The specific issue before the Court dealt with an internal EU matter over whether trade and investment could be negotiated strictly by the European Union
on behalf of all member states or needed direct approval—in whole or in part—by individual member states.
Clearly, this matters to the EU and its member states. But it also affects others in Asia and beyond because whatever the Court decided could empower
or constrain the EU to negotiate better or worse trade agreements with partners across the globe.
If the Court had said that the EU could not negotiate on behalf of member states large swathes of issues that are now included in modern trade agreements,
this would be problematic.
If the EU were allowed to talk about trade in goods and services but not investment, not intellectual property (IP) rights, not digital trade or not future
topics, this would be deeply problematic from the perspective from the view of companies. After all, firms generally do not split out their trade in goods
from their investment decisions, or their IP or digital strategies from their services.
Fortunately, in the EU-Singapore FTA ruling, the Court took a relatively narrow perspective. It said that the EU had the authority (or “competence”) to
negotiate and approve trade agreements on all topics except a very limited slice of investment (basically portfolio investment) and investor protection.
These two issues will need to be approved by the member states.
While this approval is being sought for EU-Singapore, nearly all of the FTA can begin. The agreement always had imagined a lengthy approval process, so
negotiators planned for a provisional entry into force clause that can now be activated for all aspects of the agreement that fall under EU competence.
In practice, this means that 95% or more of the deal will start.
Again—for firms, this means the entire EU-Singapore FTA agreement except for commitments on portfolio investment promises and the elements of Chapter
9 on investment called the investor-state dispute settlement (ISDS) will be starting shortly.
It’s been so long since this agreement was first negotiated it is worth reminding readers what is actually included in the deal. The EU-Singapore FTA was
meant to serve as a model for a future EU-ASEAN agreement. The talks started in 2010 and wrapped up in 2014, with the investment chapter done in 2015.
The agreement covers most goods, including a few new provisions on electronics and a consultation process for agricultural trade regulations. Several important
sectors have specific coverage under the agreement.
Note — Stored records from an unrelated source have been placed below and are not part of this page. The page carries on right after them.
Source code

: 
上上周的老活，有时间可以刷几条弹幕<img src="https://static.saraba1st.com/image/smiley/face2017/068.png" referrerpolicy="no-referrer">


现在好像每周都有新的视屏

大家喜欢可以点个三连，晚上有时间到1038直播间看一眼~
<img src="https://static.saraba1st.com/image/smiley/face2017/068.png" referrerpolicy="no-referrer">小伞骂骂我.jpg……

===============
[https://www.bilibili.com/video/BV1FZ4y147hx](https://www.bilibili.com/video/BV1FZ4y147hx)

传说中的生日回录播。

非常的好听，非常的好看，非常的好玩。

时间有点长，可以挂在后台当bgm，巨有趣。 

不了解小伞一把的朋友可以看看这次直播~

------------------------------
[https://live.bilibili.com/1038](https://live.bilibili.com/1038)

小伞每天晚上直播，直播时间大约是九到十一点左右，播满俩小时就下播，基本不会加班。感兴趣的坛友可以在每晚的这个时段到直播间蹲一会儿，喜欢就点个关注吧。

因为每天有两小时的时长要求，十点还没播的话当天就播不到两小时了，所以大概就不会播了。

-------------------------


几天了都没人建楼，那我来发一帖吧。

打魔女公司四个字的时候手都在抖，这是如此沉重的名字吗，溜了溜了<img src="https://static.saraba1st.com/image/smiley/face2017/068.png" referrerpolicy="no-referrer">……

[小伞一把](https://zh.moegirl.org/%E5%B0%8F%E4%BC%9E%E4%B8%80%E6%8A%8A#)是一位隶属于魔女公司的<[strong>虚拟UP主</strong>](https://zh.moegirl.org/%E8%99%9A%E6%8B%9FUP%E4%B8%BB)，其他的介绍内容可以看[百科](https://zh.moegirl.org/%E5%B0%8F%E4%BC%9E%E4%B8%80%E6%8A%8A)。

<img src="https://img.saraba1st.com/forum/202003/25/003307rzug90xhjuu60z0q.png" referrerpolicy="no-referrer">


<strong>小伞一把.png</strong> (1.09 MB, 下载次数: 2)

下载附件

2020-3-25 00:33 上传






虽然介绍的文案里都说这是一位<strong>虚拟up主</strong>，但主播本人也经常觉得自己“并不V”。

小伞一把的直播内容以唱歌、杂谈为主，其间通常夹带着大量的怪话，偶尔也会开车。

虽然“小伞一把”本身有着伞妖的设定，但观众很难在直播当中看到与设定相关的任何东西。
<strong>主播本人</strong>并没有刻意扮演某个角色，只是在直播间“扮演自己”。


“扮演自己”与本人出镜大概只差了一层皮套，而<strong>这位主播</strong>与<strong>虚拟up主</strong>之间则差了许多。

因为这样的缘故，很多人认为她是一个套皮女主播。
Services trade was also opened and liberalized with a clear eye towards crafting an ASEAN-wide
deal on services for the future.
The agreement also included provisions on government procurement, new rules on intellectual property rights including a greatly expanded set of covered
geographical indications, a chapter on competition, development objectives, labor standards and dispute settlement procedures (beyond those for just
To get a bit more flavor of the agreement quality, consider the market access provisions for goods. Singapore already has duty-free access. The EU agreed
to reduce its own tariffs to match the levels found in the 2011 EU-Korean free trade agreement within five years of entry into force. This includes
dropping tariffs to 0 on entry into force for approximately 75% of tariff lines. Most of the remaining lines are scheduled to go to 0 across a time
period of 3-5 years, with reductions taking place in annual installments.
The EUSFTA contains mostly product-specific rules of origin (ROOs). The agreement is effectively a bilateral agreement between the EU (counting EU members
as if they were one) and Singapore. Hence, the agreement does not allow content from across ASEAN to count towards content. This can be a problem for
Singapore, since the country has very few indigenous items to add to a product’s content. With raw materials, parts and components usually coming from
overseas, it is not always possible to reach high levels of locally added content, absent the ability to add up, or cumulate, content from elsewhere.
Nevertheless, as the EU moves towards incorporating all the bilateral trade agreements into one region-wide ASEAN agreement, it is likely that ASEAN cumulation
rules will be built in the future.
In short, the application of the EU-Singapore FTA will be quite helpful for firms. Now other pending agreements, like EU-Vietnam, can also move forward.
The aggregation of these deals into a broader ASEAN-wide framework will really unleash new opportunities for firms.
But the Court’s ruling is not all good news. Splitting out investor protections is going to be problematic. As Talking Trade has noted in the past, investor-state
dispute settlement (ISDS) is a very important insurance policy for firms—even if companies will never actually use it. While Singapore and the
EU are unlikely to seize investor assets without adequate compensation, the same cannot be said for some of the other countries in the region.
Tying up the ISDS provisions with individual member state approvals means that the EU is unlikely to negotiate these rules. Or, should it opt to do so,
this element of future FTAs will be significantly delayed in entering into force as ratification now involves 38 different national- and sub-national
However, in the meantime, the decision of the ECJ on May 16, 2017, finally unlocks the EU-Singapore FTA and makes it possible for the EU to move ahead
once more with confidence in negotiating trade agreements. This is excellent news. Companies should start planning to use the agreement now.